## Instruction
Once the pictures are set aside, reproduce the remaining data exactly.

* * * * * * *

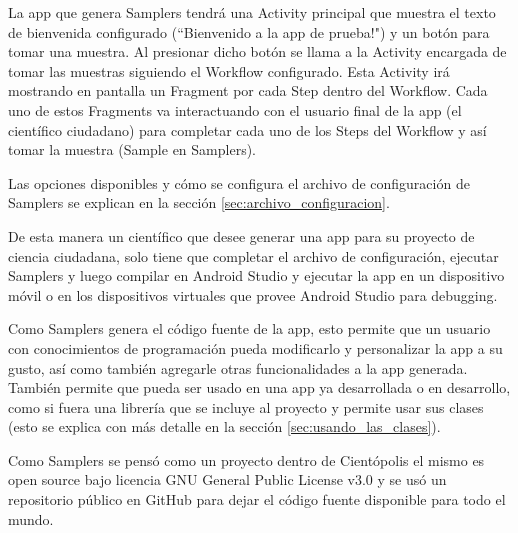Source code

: La app que genera Samplers tendrá una Activity principal que muestra el texto de bienvenida configurado (``Bienvenido a la app de prueba!") y un botón para tomar una muestra. Al presionar dicho botón se llama a la Activity encargada de tomar las muestras siguiendo el Workflow configurado. Esta Activity irá mostrando en pantalla un Fragment por cada Step dentro del Workflow. Cada uno de estos Fragments va interactuando con el usuario final de la app (el científico ciudadano) para completar cada uno de los Steps del Workflow y así tomar la muestra (Sample en Samplers).

Las opciones disponibles y cómo se configura el archivo de configuración de Samplers se explican en la sección \ref{sec:archivo_configuracion}.

De esta manera un científico que desee generar una app para su proyecto de ciencia ciudadana, solo tiene que completar el archivo de configuración, ejecutar Samplers y luego compilar en Android Studio y ejecutar la app en un dispositivo móvil o en los dispositivos virtuales que provee Android Studio para debugging.

Como Samplers genera el código fuente de la app, esto permite que un usuario con conocimientos de programación pueda modificarlo y personalizar la app a su gusto, así como también agregarle otras funcionalidades a la app generada. También permite que pueda ser usado en una app ya desarrollada o en desarrollo, como si fuera una librería que se incluye al proyecto y permite usar sus clases (esto se explica con más detalle en la sección \ref{sec:usando_las_clases}).

Como Samplers se pensó como un proyecto dentro de Cientópolis\cite{cientopolis} el mismo es open source bajo licencia GNU General Public License v3.0 y se usó un repositorio público en GitHub\cite{github} para dejar el código fuente disponible para todo el mundo.

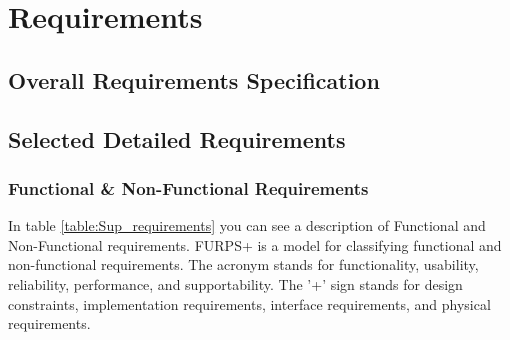 \section{Requirements}

\subsection{Overall Requirements Specification}

\subsection{Selected Detailed Requirements}

\subsubsection{Functional \& Non-Functional Requirements}
In table \ref{table:Sup_requirements} you can see a description of Functional and
Non-Functional requirements. 
FURPS+ is a model for classifying functional and non-functional requirements.
The acronym stands for functionality, usability, reliability, performance, and supportability.
The '+' sign stands for design constraints, implementation requirements,
interface requirements, and physical requirements.


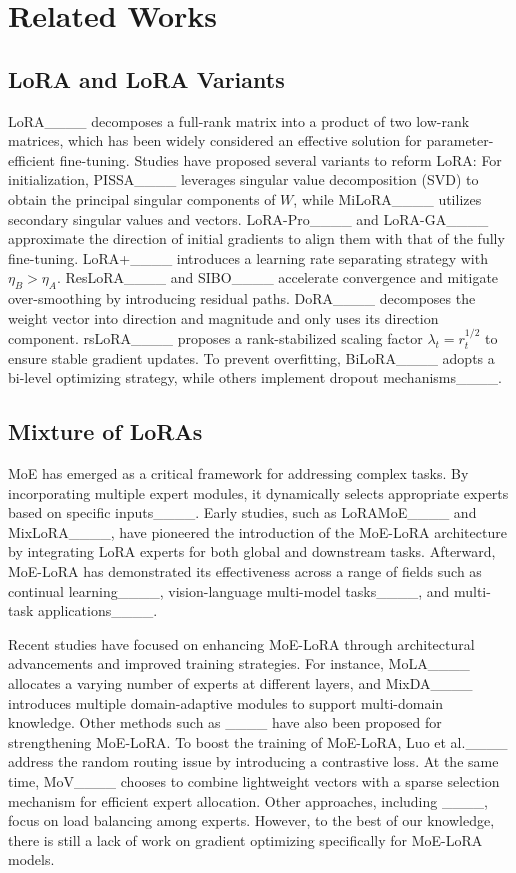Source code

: \section{Related Works}
\subsection{LoRA and LoRA Variants}
LoRA____ decomposes a full-rank matrix into a product of two low-rank matrices, which has been widely considered an effective solution for parameter-efficient fine-tuning. Studies have proposed several variants to reform LoRA: For initialization, PISSA____ leverages singular value decomposition (SVD) to obtain the principal singular components of $W$, while MiLoRA____ utilizes secondary singular values and vectors. LoRA-Pro____ and LoRA-GA____ approximate the direction of initial gradients to align them with that of the fully fine-tuning. LoRA+____ introduces a learning rate separating strategy with $\eta_B > \eta_A$. ResLoRA____ and SIBO____ accelerate convergence and mitigate over-smoothing by introducing residual paths. DoRA____ decomposes the weight vector into direction and magnitude and only uses its direction component. rsLoRA____ proposes a rank-stabilized scaling factor $\lambda_t = r_t^{1/2}$ to ensure stable gradient updates. To prevent overfitting, BiLoRA____ adopts a bi-level optimizing strategy, while others implement dropout mechanisms____.

\subsection{Mixture of LoRAs}
MoE has emerged as a critical framework for addressing complex tasks. By incorporating multiple expert modules, it dynamically selects appropriate experts based on specific inputs____. Early studies, such as LoRAMoE____ and MixLoRA____, have pioneered the introduction of the MoE-LoRA architecture by integrating LoRA experts for both global and downstream tasks. Afterward, MoE-LoRA has demonstrated its effectiveness across a range of fields such as continual learning____, vision-language multi-model tasks____, and multi-task applications____.

Recent studies have focused on enhancing MoE-LoRA through architectural advancements and improved training strategies. For instance, MoLA____ allocates a varying number of experts at different layers, and MixDA____ introduces multiple domain-adaptive modules to support multi-domain knowledge. Other methods such as ____ have also been proposed for strengthening MoE-LoRA. To boost the training of MoE-LoRA, Luo et al.____ address the random routing issue by introducing a contrastive loss. At the same time, MoV____ chooses to combine lightweight vectors with a sparse selection mechanism for efficient expert allocation. Other approaches, including ____, focus on load balancing among experts. However, to the best of our knowledge, there is still a lack of work on gradient optimizing specifically for MoE-LoRA models.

* * * * * * *

## Exercise output
Source code

: La app que genera Samplers tendrá una Activity principal que muestra el texto de bienvenida configurado (``Bienvenido a la app de prueba!") y un botón para tomar una muestra. Al presionar dicho botón se llama a la Activity encargada de tomar las muestras siguiendo el Workflow configurado. Esta Activity irá mostrando en pantalla un Fragment por cada Step dentro del Workflow. Cada uno de estos Fragments va interactuando con el usuario final de la app (el científico ciudadano) para completar cada uno de los Steps del Workflow y así tomar la muestra (Sample en Samplers).

Las opciones disponibles y cómo se configura el archivo de configuración de Samplers se explican en la sección \ref{sec:archivo_configuracion}.

De esta manera un científico que desee generar una app para su proyecto de ciencia ciudadana, solo tiene que completar el archivo de configuración, ejecutar Samplers y luego compilar en Android Studio y ejecutar la app en un dispositivo móvil o en los dispositivos virtuales que provee Android Studio para debugging.

Como Samplers genera el código fuente de la app, esto permite que un usuario con conocimientos de programación pueda modificarlo y personalizar la app a su gusto, así como también agregarle otras funcionalidades a la app generada. También permite que pueda ser usado en una app ya desarrollada o en desarrollo, como si fuera una librería que se incluye al proyecto y permite usar sus clases (esto se explica con más detalle en la sección \ref{sec:usando_las_clases}).

Como Samplers se pensó como un proyecto dentro de Cientópolis\cite{cientopolis} el mismo es open source bajo licencia GNU General Public License v3.0 y se usó un repositorio público en GitHub\cite{github} para dejar el código fuente disponible para todo el mundo.

 \section{Requirements}

\subsection{Overall Requirements Specification}

\subsection{Selected Detailed Requirements}

\subsubsection{Functional \& Non-Functional Requirements}
In table \ref{table:Sup_requirements} you can see a description of Functional and
Non-Functional requirements. 
FURPS+ is a model for classifying functional and non-functional requirements.
The acronym stands for functionality, usability, reliability, performance, and supportability.
The '+' sign stands for design constraints, implementation requirements,
interface requirements, and physical requirements.


Source code

: \section{Related Works}
\subsection{LoRA and LoRA Variants}
LoRA____ decomposes a full-rank matrix into a product of two low-rank matrices, which has been widely considered an effective solution for parameter-efficient fine-tuning. Studies have proposed several variants to reform LoRA: For initialization, PISSA____ leverages singular value decomposition (SVD) to obtain the principal singular components of $W$, while MiLoRA____ utilizes secondary singular values and vectors. LoRA-Pro____ and LoRA-GA____ approximate the direction of initial gradients to align them with that of the fully fine-tuning. LoRA+____ introduces a learning rate separating strategy with $\eta_B > \eta_A$. ResLoRA____ and SIBO____ accelerate convergence and mitigate over-smoothing by introducing residual paths. DoRA____ decomposes the weight vector into direction and magnitude and only uses its direction component. rsLoRA____ proposes a rank-stabilized scaling factor $\lambda_t = r_t^{1/2}$ to ensure stable gradient updates. To prevent overfitting, BiLoRA____ adopts a bi-level optimizing strategy, while others implement dropout mechanisms____.

\subsection{Mixture of LoRAs}
MoE has emerged as a critical framework for addressing complex tasks. By incorporating multiple expert modules, it dynamically selects appropriate experts based on specific inputs____. Early studies, such as LoRAMoE____ and MixLoRA____, have pioneered the introduction of the MoE-LoRA architecture by integrating LoRA experts for both global and downstream tasks. Afterward, MoE-LoRA has demonstrated its effectiveness across a range of fields such as continual learning____, vision-language multi-model tasks____, and multi-task applications____.

Recent studies have focused on enhancing MoE-LoRA through architectural advancements and improved training strategies. For instance, MoLA____ allocates a varying number of experts at different layers, and MixDA____ introduces multiple domain-adaptive modules to support multi-domain knowledge. Other methods such as ____ have also been proposed for strengthening MoE-LoRA. To boost the training of MoE-LoRA, Luo et al.____ address the random routing issue by introducing a contrastive loss. At the same time, MoV____ chooses to combine lightweight vectors with a sparse selection mechanism for efficient expert allocation. Other approaches, including ____, focus on load balancing among experts. However, to the best of our knowledge, there is still a lack of work on gradient optimizing specifically for MoE-LoRA models.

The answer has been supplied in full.